Weinen ist ein natürlicher, oft wohltuender Prozess, der emotional reinigen kann. Doch manchmal wird es überwältigend und führt zu Panik. Als erfahrene Therapeuten erklären wir die Vorteile des Weinens und zeigen, wie Sie es stoppen, wenn es nicht mehr hilft.
Warum wir weinen
Aus wissenschaftlicher Sicht lindert Weinen Schmerzen und Blockaden – emotional und körperlich. Es setzt Endorphine und Oxytocin frei, die Stress abbauen, die Stimmung heben und den Schlaf verbessern.
GinaMarie Guarino, LMHC, lizenzierte Mental-Health-Beraterin bei PsychPoint, betont: Weinen löst Muskelverspannungen und signalisiert Bedarf an Unterstützung oder Raum.
„Weinen ist ein natürliches menschliches Verhalten. Sensible, empathische Menschen weinen öfter, da sie stark auf Emotionen reagieren“, sagt Guarino.
Corrie Fentress, LMFT, Therapeutin bei Connections Wellness Group, ergänzt: Wer als Kind keine emotionale Regulation lernte, ist anfälliger. Chronischer Stress, Angst oder Trauma mindern die Toleranz gegenüber Auslösern.
So stoppen Sie das Weinen
Bei emotionaler Überflutung helfen diese Strategien, sich zu erden:
1. Erkennen, wann Weinen nicht mehr hilft
Weinen ist gesund, aber in Paniksituationen Selbstfürsorge priorisieren. „Wenn es schmerzhaft wird oder Panik auslöst, hören Sie auf Ihren Körper“, rät Guarino.
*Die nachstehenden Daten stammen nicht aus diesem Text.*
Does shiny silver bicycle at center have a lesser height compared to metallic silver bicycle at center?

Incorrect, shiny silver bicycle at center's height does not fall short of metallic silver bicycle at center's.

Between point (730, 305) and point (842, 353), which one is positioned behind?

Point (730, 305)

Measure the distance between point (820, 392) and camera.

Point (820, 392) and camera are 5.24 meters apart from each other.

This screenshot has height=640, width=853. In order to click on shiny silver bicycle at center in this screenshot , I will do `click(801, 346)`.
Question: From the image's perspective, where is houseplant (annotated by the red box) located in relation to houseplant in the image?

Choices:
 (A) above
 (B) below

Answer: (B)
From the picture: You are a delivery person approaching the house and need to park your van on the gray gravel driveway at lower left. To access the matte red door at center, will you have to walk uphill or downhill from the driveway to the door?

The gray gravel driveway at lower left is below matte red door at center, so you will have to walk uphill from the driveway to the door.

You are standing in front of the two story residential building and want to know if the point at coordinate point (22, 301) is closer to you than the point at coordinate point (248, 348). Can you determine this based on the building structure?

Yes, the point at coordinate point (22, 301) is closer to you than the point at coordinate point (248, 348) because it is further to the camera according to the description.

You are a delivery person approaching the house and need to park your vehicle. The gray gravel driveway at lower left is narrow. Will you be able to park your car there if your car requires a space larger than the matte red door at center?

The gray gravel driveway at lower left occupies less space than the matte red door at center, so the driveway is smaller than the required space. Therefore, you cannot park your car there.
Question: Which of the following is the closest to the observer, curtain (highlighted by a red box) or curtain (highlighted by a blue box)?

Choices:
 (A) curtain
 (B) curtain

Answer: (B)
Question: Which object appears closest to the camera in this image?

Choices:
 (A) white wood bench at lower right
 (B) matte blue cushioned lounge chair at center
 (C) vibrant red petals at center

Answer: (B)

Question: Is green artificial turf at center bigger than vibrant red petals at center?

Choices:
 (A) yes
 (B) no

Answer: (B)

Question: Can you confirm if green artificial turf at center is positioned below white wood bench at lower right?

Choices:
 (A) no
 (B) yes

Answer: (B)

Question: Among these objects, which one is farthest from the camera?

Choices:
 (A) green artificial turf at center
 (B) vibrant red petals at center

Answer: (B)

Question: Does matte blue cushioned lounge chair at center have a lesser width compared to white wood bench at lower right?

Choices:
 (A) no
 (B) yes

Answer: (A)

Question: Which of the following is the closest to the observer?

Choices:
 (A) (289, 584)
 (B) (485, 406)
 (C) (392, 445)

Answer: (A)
Signale: Aufgewühlter Magen, rasender Puls, stockende Atmung.
2. Umgebung wechseln
Entfernen Sie sich von Triggern. „Eine neue Umgebung lenkt das Gehirn ab und beruhigt“, sagt Guarino. Legen Sie Hände auf Bauch und Herz, wiederholen Sie: „Ich bin jetzt sicher.“
3. 10-Sekunden-Atmung
Atmen Sie 10 Sekunden ein, 3 Sekunden halten, 10 Sekunden aus. „Wiederholen, bis Sie sich entspannen“, empfiehlt Guarino. Das löst Spannung.
4. REGEN-Technik (RAIN)
Fentress schlägt die RAIN-Methode vor:
- R: Erkennen – Benennen Sie das Gefühl.
- A: Zulassen – Lassen Sie es ohne Urteil existieren.
- I: Untersuchen – Lokalisieren Sie es im Körper, fragen Sie nach Bedürfnissen.
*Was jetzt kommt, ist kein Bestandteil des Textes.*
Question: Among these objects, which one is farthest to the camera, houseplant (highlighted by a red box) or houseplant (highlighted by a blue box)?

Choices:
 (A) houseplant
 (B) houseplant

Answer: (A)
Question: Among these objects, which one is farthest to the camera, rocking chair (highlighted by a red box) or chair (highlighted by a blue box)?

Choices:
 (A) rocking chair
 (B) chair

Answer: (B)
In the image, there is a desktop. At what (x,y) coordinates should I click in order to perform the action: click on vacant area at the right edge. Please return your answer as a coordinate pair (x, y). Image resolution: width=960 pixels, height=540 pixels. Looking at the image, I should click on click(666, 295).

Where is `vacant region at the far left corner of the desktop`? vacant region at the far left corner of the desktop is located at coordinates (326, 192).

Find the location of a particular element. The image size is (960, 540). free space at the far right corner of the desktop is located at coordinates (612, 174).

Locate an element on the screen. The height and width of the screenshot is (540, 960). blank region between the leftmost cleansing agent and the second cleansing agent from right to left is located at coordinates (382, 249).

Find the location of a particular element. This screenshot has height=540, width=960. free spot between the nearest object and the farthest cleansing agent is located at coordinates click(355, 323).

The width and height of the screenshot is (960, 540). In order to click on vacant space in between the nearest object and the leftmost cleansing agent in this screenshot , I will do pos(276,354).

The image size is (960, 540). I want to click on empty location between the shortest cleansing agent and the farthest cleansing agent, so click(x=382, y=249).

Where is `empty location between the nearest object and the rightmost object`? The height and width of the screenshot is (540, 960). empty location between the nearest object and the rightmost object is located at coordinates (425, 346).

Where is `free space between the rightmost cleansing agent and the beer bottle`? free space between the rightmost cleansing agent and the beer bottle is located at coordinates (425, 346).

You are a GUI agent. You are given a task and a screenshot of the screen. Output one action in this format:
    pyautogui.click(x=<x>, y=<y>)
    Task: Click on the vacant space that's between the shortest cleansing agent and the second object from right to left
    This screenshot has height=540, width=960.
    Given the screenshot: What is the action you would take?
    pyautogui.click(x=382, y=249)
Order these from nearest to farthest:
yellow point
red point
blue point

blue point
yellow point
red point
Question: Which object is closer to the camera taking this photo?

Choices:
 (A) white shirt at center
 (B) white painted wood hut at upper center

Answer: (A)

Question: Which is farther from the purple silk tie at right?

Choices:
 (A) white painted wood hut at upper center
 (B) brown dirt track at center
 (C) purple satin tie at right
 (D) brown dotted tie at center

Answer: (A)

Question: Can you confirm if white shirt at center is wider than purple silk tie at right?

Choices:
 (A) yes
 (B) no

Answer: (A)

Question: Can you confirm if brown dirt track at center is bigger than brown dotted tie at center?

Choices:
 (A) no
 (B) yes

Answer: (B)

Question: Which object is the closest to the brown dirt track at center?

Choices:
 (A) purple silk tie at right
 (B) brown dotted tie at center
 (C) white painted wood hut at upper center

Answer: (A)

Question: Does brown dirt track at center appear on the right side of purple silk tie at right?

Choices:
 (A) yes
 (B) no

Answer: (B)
- N: Pflegen – Seien Sie selbstmitfühlend; Gefühle vergehen.
5. TIPP-Methode
Fentress’ Nervensystem-Reset:
- T: Temperaturwechsel – Kaltes Wasser ins Gesicht oder Eiswürfel.
- I: Intensive Bewegung – Herzfrequenz hoch für Endorphine.
- P: Schrittatmung – 4 Sek. ein, 6 halten, 8 aus.
- P: Progressive Muskelentspannung – Anspannen 5 Sek., entspannen 10 Sek.
6. Unterstützung suchen
„Teilen Sie mit Liebsten, um Eskalation zu bremsen“, sagt Guarino. Therapeuten bieten sicheren Raum und lehren Deeskalation.
Zur Kontrolle langfristig
Antizipieren Sie Trigger, planen Sie. Bei aufkommendem Weinen: „Ich drücke das später aus.“ Erden Sie sich durch Berührung und Atmung. Therapie hilft, Ursachen zu bearbeiten.
Zusammenfassung
Weinen heilt, doch bei Überwältigung regulieren Sie Emotionen mit diesen Tools. Bei Bedarf: Professionelle Hilfe – Sie sind nicht allein.